[Data extracted from a collection]
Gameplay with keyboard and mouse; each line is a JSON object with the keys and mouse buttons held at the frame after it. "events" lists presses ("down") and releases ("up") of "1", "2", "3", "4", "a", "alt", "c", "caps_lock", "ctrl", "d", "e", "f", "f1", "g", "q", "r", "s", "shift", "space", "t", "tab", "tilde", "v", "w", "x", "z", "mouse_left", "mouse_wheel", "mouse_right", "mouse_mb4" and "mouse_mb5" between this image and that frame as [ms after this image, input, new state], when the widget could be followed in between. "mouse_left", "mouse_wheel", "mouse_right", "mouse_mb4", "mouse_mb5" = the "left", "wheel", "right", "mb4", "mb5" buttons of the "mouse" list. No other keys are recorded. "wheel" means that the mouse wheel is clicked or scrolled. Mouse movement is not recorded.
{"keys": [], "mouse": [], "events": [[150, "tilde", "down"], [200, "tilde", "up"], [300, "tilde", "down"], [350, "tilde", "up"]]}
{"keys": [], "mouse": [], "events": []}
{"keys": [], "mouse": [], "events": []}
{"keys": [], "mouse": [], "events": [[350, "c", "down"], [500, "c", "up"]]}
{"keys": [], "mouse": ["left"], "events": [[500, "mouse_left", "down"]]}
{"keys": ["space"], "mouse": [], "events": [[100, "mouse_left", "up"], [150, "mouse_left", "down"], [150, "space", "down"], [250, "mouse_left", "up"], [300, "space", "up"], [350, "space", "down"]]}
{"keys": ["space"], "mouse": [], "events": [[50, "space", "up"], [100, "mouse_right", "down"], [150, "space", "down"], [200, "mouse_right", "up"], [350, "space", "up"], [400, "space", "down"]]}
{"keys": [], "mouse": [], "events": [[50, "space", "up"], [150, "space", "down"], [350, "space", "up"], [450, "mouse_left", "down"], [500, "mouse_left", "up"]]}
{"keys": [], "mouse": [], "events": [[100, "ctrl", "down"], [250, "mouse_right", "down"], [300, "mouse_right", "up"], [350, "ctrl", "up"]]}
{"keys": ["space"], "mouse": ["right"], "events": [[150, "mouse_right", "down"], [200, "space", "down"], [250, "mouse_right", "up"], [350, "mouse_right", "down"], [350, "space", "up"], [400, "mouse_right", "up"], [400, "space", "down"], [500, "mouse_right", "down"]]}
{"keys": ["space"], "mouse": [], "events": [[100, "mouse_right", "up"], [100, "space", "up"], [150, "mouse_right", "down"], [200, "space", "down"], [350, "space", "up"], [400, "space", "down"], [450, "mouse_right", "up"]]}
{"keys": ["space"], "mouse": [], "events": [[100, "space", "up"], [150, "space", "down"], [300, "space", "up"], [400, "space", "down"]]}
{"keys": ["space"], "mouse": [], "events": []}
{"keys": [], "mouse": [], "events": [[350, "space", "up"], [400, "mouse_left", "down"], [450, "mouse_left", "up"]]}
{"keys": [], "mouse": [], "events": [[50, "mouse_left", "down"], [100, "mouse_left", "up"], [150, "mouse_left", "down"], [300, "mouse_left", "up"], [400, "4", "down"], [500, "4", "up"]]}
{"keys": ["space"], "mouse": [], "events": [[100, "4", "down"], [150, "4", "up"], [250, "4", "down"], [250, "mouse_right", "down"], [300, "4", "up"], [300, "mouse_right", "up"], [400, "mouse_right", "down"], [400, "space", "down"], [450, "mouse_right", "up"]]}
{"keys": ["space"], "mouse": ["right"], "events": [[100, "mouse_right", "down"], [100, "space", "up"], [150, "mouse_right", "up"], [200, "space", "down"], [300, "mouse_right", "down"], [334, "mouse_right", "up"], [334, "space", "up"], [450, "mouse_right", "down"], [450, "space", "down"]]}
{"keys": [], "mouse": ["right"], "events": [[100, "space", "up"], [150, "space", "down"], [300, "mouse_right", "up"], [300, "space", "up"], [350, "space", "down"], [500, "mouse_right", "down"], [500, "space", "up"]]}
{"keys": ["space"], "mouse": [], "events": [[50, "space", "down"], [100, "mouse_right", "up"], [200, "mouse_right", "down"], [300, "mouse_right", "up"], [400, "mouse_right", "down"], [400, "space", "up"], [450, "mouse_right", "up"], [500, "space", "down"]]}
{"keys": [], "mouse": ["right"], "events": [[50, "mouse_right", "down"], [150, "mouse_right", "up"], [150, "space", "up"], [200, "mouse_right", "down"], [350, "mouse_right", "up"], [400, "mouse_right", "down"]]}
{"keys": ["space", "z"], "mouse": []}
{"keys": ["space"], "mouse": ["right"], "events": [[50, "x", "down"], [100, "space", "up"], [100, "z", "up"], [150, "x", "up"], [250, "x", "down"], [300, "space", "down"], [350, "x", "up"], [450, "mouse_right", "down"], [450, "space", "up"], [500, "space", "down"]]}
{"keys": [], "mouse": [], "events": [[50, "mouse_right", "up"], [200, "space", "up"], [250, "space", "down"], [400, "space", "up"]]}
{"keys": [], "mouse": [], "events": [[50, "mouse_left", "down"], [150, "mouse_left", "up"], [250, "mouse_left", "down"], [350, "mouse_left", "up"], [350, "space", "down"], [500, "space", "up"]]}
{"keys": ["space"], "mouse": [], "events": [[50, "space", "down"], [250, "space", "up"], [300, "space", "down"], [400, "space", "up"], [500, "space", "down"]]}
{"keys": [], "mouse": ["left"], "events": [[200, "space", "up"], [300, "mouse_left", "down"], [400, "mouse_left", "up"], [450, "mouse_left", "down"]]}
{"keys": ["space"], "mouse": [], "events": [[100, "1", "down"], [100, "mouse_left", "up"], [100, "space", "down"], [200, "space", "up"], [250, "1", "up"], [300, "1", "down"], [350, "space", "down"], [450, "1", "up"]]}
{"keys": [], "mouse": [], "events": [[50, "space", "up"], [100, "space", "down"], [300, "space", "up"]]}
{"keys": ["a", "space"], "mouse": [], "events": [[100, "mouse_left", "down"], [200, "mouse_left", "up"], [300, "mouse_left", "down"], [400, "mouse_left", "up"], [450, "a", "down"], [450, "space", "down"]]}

» **TASK**
Your answer must be an exact copy of every entry above.

» **SOLUTION TO THIS EXERCISE**
Gameplay with keyboard and mouse; each line is a JSON object with the keys and mouse buttons held at the frame after it. "events" lists presses ("down") and releases ("up") of "1", "2", "3", "4", "a", "alt", "c", "caps_lock", "ctrl", "d", "e", "f", "f1", "g", "q", "r", "s", "shift", "space", "t", "tab", "tilde", "v", "w", "x", "z", "mouse_left", "mouse_wheel", "mouse_right", "mouse_mb4" and "mouse_mb5" between this image and that frame as [ms after this image, input, new state], when the widget could be followed in between. "mouse_left", "mouse_wheel", "mouse_right", "mouse_mb4", "mouse_mb5" = the "left", "wheel", "right", "mb4", "mb5" buttons of the "mouse" list. No other keys are recorded. "wheel" means that the mouse wheel is clicked or scrolled. Mouse movement is not recorded.
{"keys": [], "mouse": [], "events": [[150, "tilde", "down"], [200, "tilde", "up"], [300, "tilde", "down"], [350, "tilde", "up"]]}
{"keys": [], "mouse": [], "events": []}
{"keys": [], "mouse": [], "events": []}
{"keys": [], "mouse": [], "events": [[350, "c", "down"], [500, "c", "up"]]}
{"keys": [], "mouse": ["left"], "events": [[500, "mouse_left", "down"]]}
{"keys": ["space"], "mouse": [], "events": [[100, "mouse_left", "up"], [150, "mouse_left", "down"], [150, "space", "down"], [250, "mouse_left", "up"], [300, "space", "up"], [350, "space", "down"]]}
{"keys": ["space"], "mouse": [], "events": [[50, "space", "up"], [100, "mouse_right", "down"], [150, "space", "down"], [200, "mouse_right", "up"], [350, "space", "up"], [400, "space", "down"]]}
{"keys": [], "mouse": [], "events": [[50, "space", "up"], [150, "space", "down"], [350, "space", "up"], [450, "mouse_left", "down"], [500, "mouse_left", "up"]]}
{"keys": [], "mouse": [], "events": [[100, "ctrl", "down"], [250, "mouse_right", "down"], [300, "mouse_right", "up"], [350, "ctrl", "up"]]}
{"keys": ["space"], "mouse": ["right"], "events": [[150, "mouse_right", "down"], [200, "space", "down"], [250, "mouse_right", "up"], [350, "mouse_right", "down"], [350, "space", "up"], [400, "mouse_right", "up"], [400, "space", "down"], [500, "mouse_right", "down"]]}
{"keys": ["space"], "mouse": [], "events": [[100, "mouse_right", "up"], [100, "space", "up"], [150, "mouse_right", "down"], [200, "space", "down"], [350, "space", "up"], [400, "space", "down"], [450, "mouse_right", "up"]]}
{"keys": ["space"], "mouse": [], "events": [[100, "space", "up"], [150, "space", "down"], [300, "space", "up"], [400, "space", "down"]]}
{"keys": ["space"], "mouse": [], "events": []}
{"keys": [], "mouse": [], "events": [[350, "space", "up"], [400, "mouse_left", "down"], [450, "mouse_left", "up"]]}
{"keys": [], "mouse": [], "events": [[50, "mouse_left", "down"], [100, "mouse_left", "up"], [150, "mouse_left", "down"], [300, "mouse_left", "up"], [400, "4", "down"], [500, "4", "up"]]}
{"keys": ["space"], "mouse": [], "events": [[100, "4", "down"], [150, "4", "up"], [250, "4", "down"], [250, "mouse_right", "down"], [300, "4", "up"], [300, "mouse_right", "up"], [400, "mouse_right", "down"], [400, "space", "down"], [450, "mouse_right", "up"]]}
{"keys": ["space"], "mouse": ["right"], "events": [[100, "mouse_right", "down"], [100, "space", "up"], [150, "mouse_right", "up"], [200, "space", "down"], [300, "mouse_right", "down"], [334, "mouse_right", "up"], [334, "space", "up"], [450, "mouse_right", "down"], [450, "space", "down"]]}
{"keys": [], "mouse": ["right"], "events": [[100, "space", "up"], [150, "space", "down"], [300, "mouse_right", "up"], [300, "space", "up"], [350, "space", "down"], [500, "mouse_right", "down"], [500, "space", "up"]]}
{"keys": ["space"], "mouse": [], "events": [[50, "space", "down"], [100, "mouse_right", "up"], [200, "mouse_right", "down"], [300, "mouse_right", "up"], [400, "mouse_right", "down"], [400, "space", "up"], [450, "mouse_right", "up"], [500, "space", "down"]]}
{"keys": [], "mouse": ["right"], "events": [[50, "mouse_right", "down"], [150, "mouse_right", "up"], [150, "space", "up"], [200, "mouse_right", "down"], [350, "mouse_right", "up"], [400, "mouse_right", "down"]]}
{"keys": ["space", "z"], "mouse": []}
{"keys": ["space"], "mouse": ["right"], "events": [[50, "x", "down"], [100, "space", "up"], [100, "z", "up"], [150, "x", "up"], [250, "x", "down"], [300, "space", "down"], [350, "x", "up"], [450, "mouse_right", "down"], [450, "space", "up"], [500, "space", "down"]]}
{"keys": [], "mouse": [], "events": [[50, "mouse_right", "up"], [200, "space", "up"], [250, "space", "down"], [400, "space", "up"]]}
{"keys": [], "mouse": [], "events": [[50, "mouse_left", "down"], [150, "mouse_left", "up"], [250, "mouse_left", "down"], [350, "mouse_left", "up"], [350, "space", "down"], [500, "space", "up"]]}
{"keys": ["space"], "mouse": [], "events": [[50, "space", "down"], [250, "space", "up"], [300, "space", "down"], [400, "space", "up"], [500, "space", "down"]]}
{"keys": [], "mouse": ["left"], "events": [[200, "space", "up"], [300, "mouse_left", "down"], [400, "mouse_left", "up"], [450, "mouse_left", "down"]]}
{"keys": ["space"], "mouse": [], "events": [[100, "1", "down"], [100, "mouse_left", "up"], [100, "space", "down"], [200, "space", "up"], [250, "1", "up"], [300, "1", "down"], [350, "space", "down"], [450, "1", "up"]]}
{"keys": [], "mouse": [], "events": [[50, "space", "up"], [100, "space", "down"], [300, "space", "up"]]}
{"keys": ["a", "space"], "mouse": [], "events": [[100, "mouse_left", "down"], [200, "mouse_left", "up"], [300, "mouse_left", "down"], [400, "mouse_left", "up"], [450, "a", "down"], [450, "space", "down"]]}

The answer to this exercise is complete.